Insufficient Post Mortem
Another sign of system complexity comes in the form of issue post mortems. (You do retrospect on root cause, don’t you?) If retracing an incident through its lifecycle gives you fits, you have a problem.
But, beyond that management should have a coherent window into this in the form of a dashboard. After all, improving operations is what management is supposed to do. When I mentioned “hacking the business” earlier, I meant this exact thing. You need the ability to audit and optimize organizational level processes.
If you find yourself entirely reliant on anecdotal information from individuals or if you find yourself mired in random log files, you have an issue.
Alerting to the Rescue
Your absolute first step is to establish a reliable alerting infrastructure. Effective incident management hinges upon the right people having the right information as soon as humanly possible. This means alerts.
To alleviate the pain points above, you need to focus on two key points. Reminiscent of David Allen’s wisdom in “Getting Things Done,” here they are.

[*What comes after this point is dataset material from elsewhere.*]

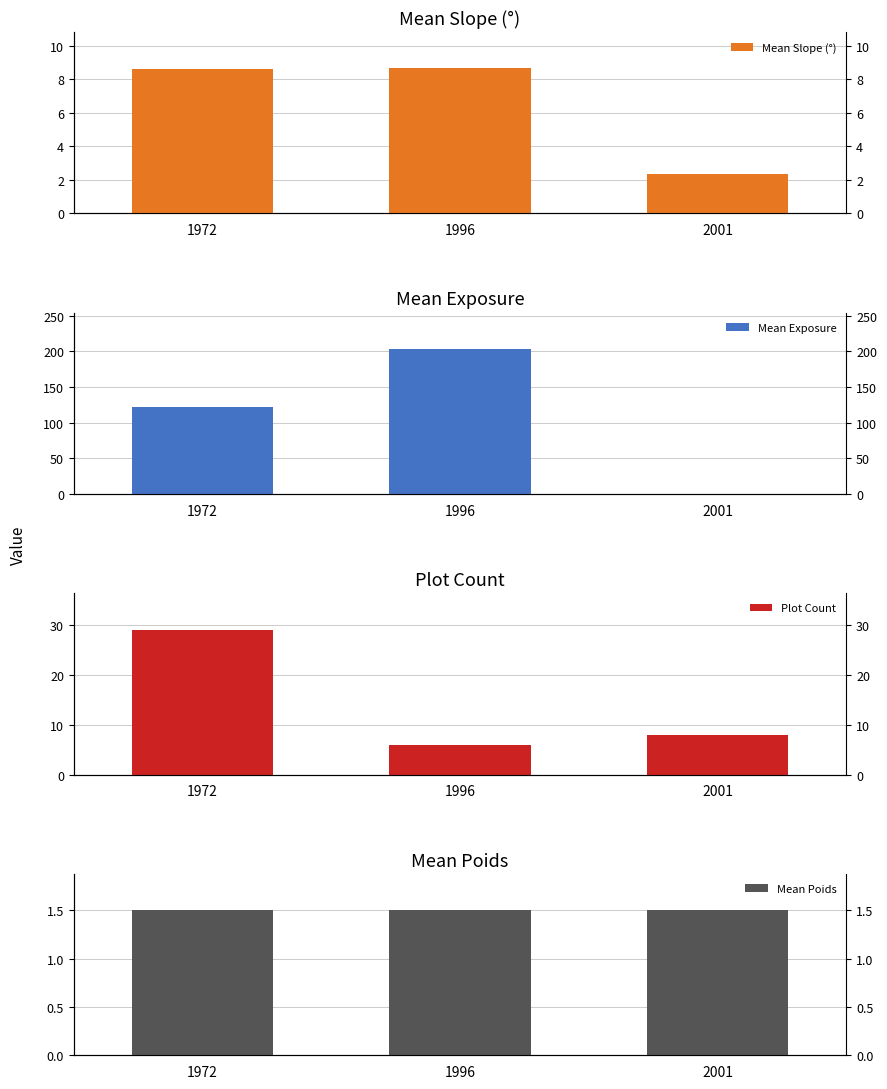

How many data points in Mean Exposure are less than 121?

1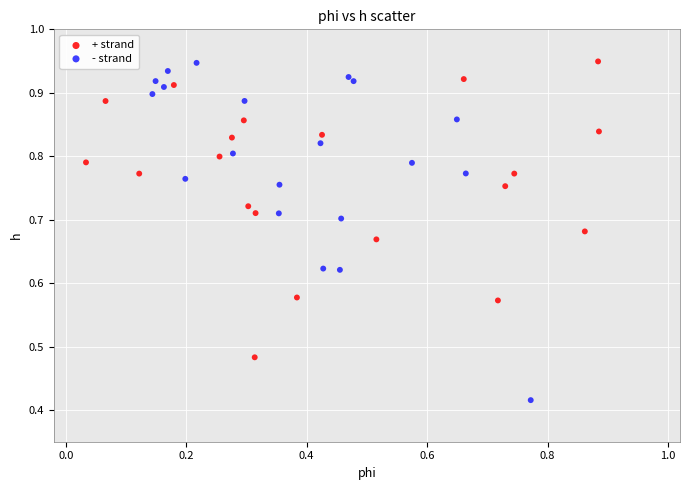

Which series has the widest spread of Y values?

- strand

- Make sure nothing can possibly slip through the cracks and that the system captures and alerts about everything it needs to.
- Limit the rate of false positives and issues to ensure that everything receives full attention.
I have offered you deceptively simple wisdom here because the devil lies in the details. But if you keep your eye on these two overarching goals, you’ll eventually see improvement. Find a way to guarantee the first point, and then work through the pain of saturation, making your alerts and responses more efficient. Oh, and it never hurts to improve your products to produce less alert-worthy problems.
Consolidate and Standardize
Once you’ve got efficient alerting in place, you need to standardize around it. Look to minimize the number of different platforms and tools that you have to use to eliminate knowledge duplication and impedance mismatches from your workflow.
I do not intend to say that you should seek the one operational tool to rule them all. Rather, I mean that you should opportunistically eliminate ones that have mostly similarities or that realize only a tiny fraction of their value proposition.
The key underlying principle here is one that any good DBA or software engineer could address: the aforementioned knowledge duplication. Make sure that you have a single, authoritative source of truth for all incident related information. And then, make sure that your alerting infrastructure draws from this well.
Layer Dashboard on Top
Last but not least comes making your own life easier and your time more effectively spent. With proper alerting in place and with the consolidation battle won, give yourself dashboards to make your decision making much simpler. No more peering at log files and weeding through inboxes to calculate response times. Make sure you have all that at a glance.
If you’re going to make business cases and hack the organization, you can’t spend your time talking shop and putting out fires, however much that might appeal. You need to switch from tactical to strategic mode and put yourself in a position to speak to the impact that various response times and incident importance thresholds have on the bottom line. Your fellow managers or members of the C suite will thank you.